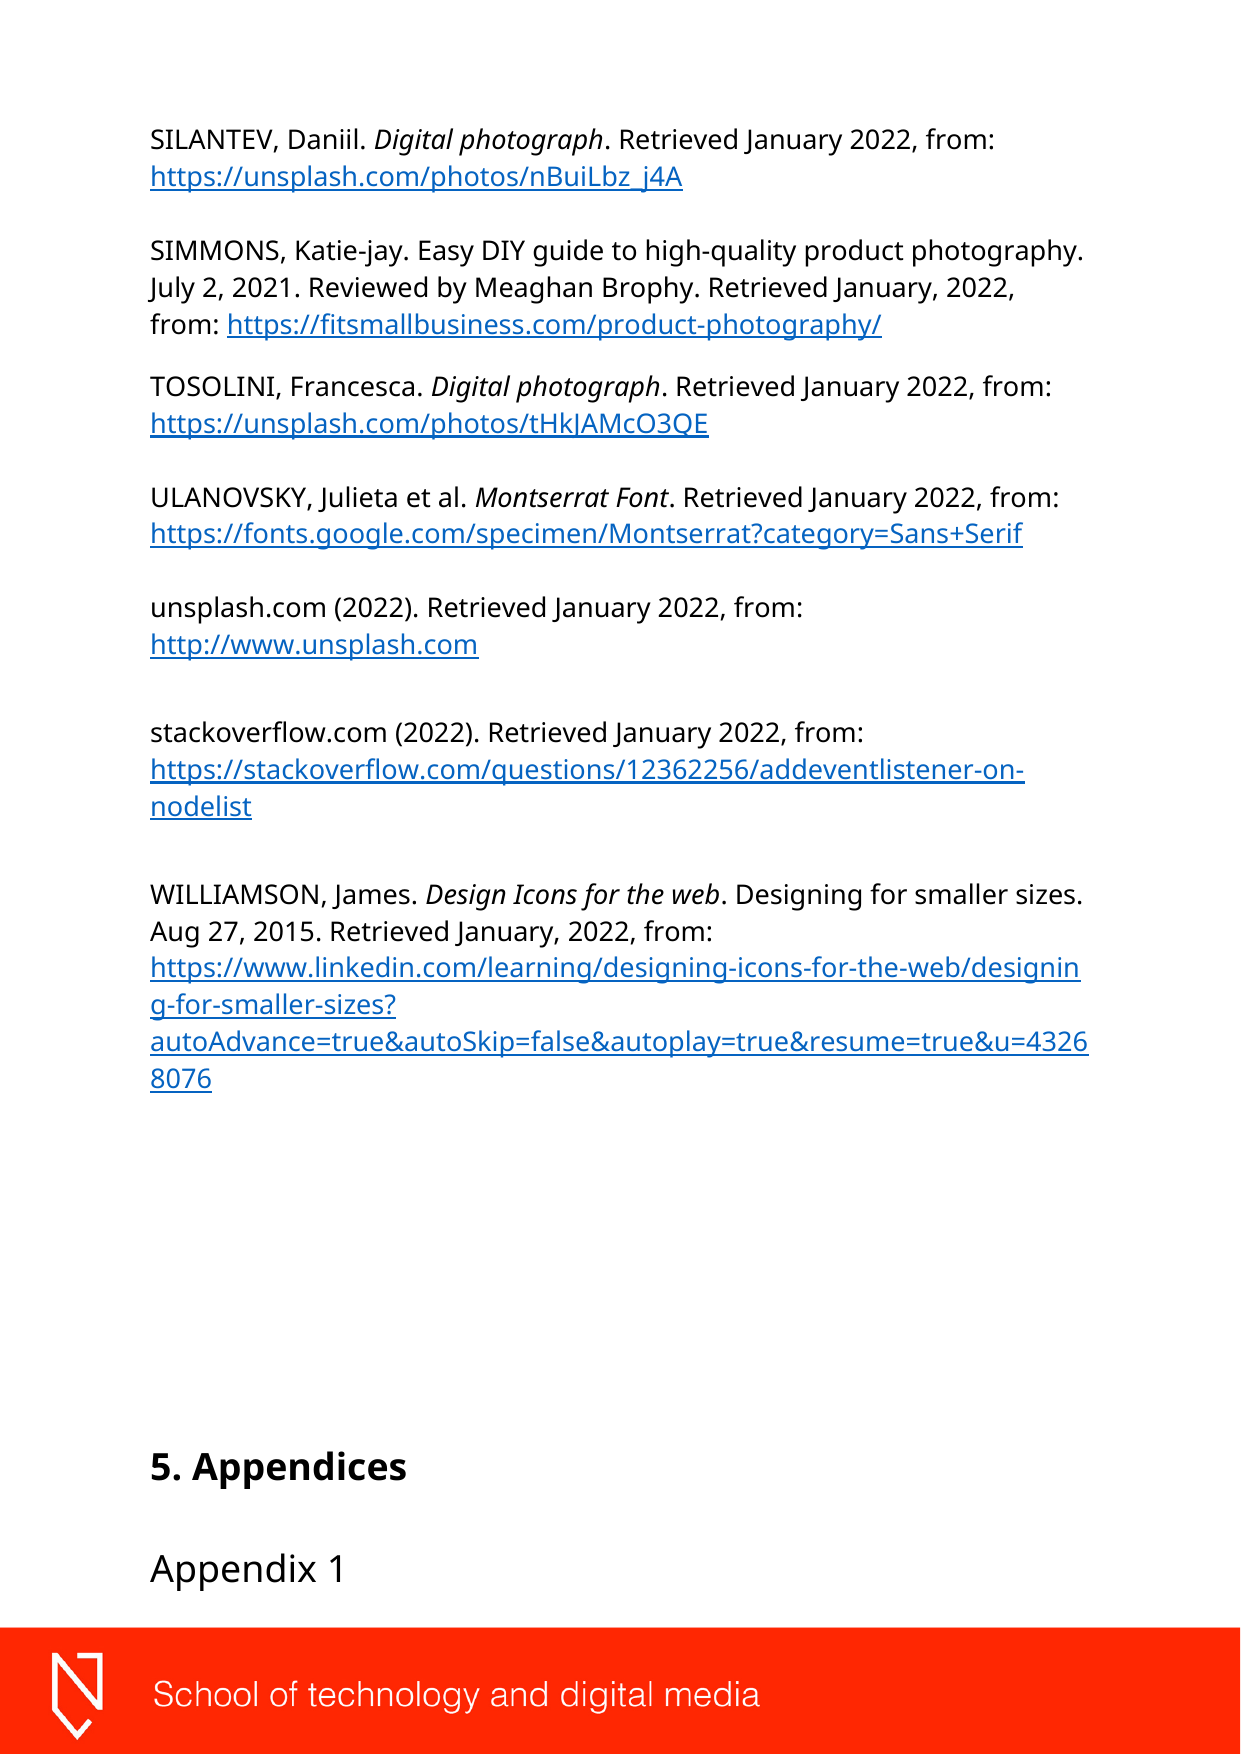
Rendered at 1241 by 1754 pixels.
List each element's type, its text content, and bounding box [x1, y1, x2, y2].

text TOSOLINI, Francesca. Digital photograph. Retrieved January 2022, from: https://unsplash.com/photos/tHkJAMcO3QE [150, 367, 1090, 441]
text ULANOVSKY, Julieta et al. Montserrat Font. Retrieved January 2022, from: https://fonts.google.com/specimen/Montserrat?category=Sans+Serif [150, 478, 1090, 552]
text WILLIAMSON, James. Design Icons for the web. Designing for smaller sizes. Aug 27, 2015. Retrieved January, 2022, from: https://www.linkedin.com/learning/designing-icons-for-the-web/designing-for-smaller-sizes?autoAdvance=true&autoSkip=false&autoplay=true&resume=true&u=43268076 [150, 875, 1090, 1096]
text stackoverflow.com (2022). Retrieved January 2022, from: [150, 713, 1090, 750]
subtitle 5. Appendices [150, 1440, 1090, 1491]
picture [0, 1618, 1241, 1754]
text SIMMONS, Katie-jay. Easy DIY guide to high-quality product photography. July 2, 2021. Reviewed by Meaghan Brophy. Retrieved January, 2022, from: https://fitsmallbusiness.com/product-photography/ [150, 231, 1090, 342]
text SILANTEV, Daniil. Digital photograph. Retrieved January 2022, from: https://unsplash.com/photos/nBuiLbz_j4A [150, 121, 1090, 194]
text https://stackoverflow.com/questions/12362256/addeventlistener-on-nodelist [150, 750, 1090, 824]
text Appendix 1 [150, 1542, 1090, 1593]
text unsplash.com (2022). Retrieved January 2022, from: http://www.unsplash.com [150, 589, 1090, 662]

++++++++

→ Exercise: From the start of the rows through the line containing "List each element's", replace "bounding box" with "frame" and give those lines again with everything else unchanged, leaving out the pictures.

→ Response to this task:
Rendered at 1241 by 1754 pixels.
List each element's type, its text content, and frame [x1, y1, x2, y2].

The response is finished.